I'm following this blog post to create a runtime environment using Docker for use with AWS Lambda. I'm creating a layer for using with Python 3.8:
docker run -v "$PWD":/var/task "lambci/lambda:build-python3.8" /bin/sh -c "pip install -r requirements.txt -t python/lib/python3.8/site-packages/; exit"

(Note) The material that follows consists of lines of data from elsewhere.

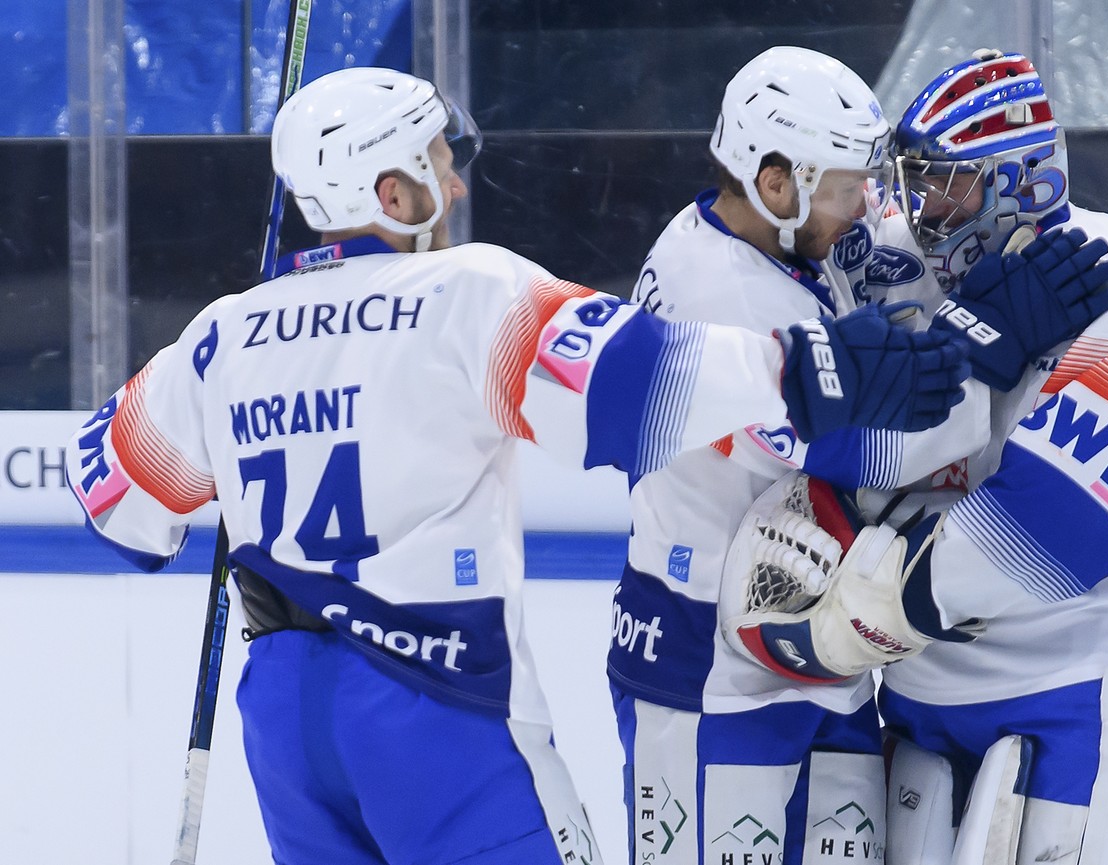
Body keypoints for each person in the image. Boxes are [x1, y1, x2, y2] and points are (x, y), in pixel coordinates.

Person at [62, 66, 975, 865]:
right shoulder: (467, 293)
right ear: (391, 192)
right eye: (435, 163)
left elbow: (117, 509)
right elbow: (639, 382)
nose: (454, 186)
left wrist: (254, 366)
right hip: (433, 700)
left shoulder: (222, 334)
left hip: (284, 720)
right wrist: (824, 371)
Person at [606, 47, 1108, 865]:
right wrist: (990, 338)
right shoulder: (726, 307)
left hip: (814, 636)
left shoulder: (780, 233)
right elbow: (878, 450)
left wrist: (1102, 248)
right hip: (707, 667)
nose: (869, 201)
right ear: (777, 182)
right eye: (849, 183)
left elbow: (906, 233)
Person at [726, 51, 1108, 865]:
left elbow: (1063, 526)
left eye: (952, 185)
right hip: (920, 697)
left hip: (1073, 690)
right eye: (916, 179)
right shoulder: (894, 255)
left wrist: (860, 615)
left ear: (1023, 184)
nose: (922, 208)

And then archiving the layer as zip: zip -9 -r mylayer.zip python
All standard so far. The problem arises in the .zip
size, which is > 250mb and so creates the following error in Lambda: Failed to create layer version: Unzipped size must be smaller than 262144000 bytes
.
Here's my requirements.txt
:
s3fs
scrapy
pandas
requests
I'm including s3fs
since I get the following error when trying to save a parquet file to an S3 bucket using pandas: [ERROR] ImportError: Install s3fs to access S3
. This problem is that including s3fs
massively increases the layer size. Without s3fs
the layer is < 200mb unzipped.
My most direct question would be: How can I reduce the layer size to < 250mb while still using Docker and keeping s3fs
in my requirements.txt
? I can't explain the 50mb+ difference, especially since s3fs
< 100kb on PyPi.
Finally, for those questioning my use of Lambda with Scrapy: my scraper is trivial, and spinning up an EC2 instance would be overkill.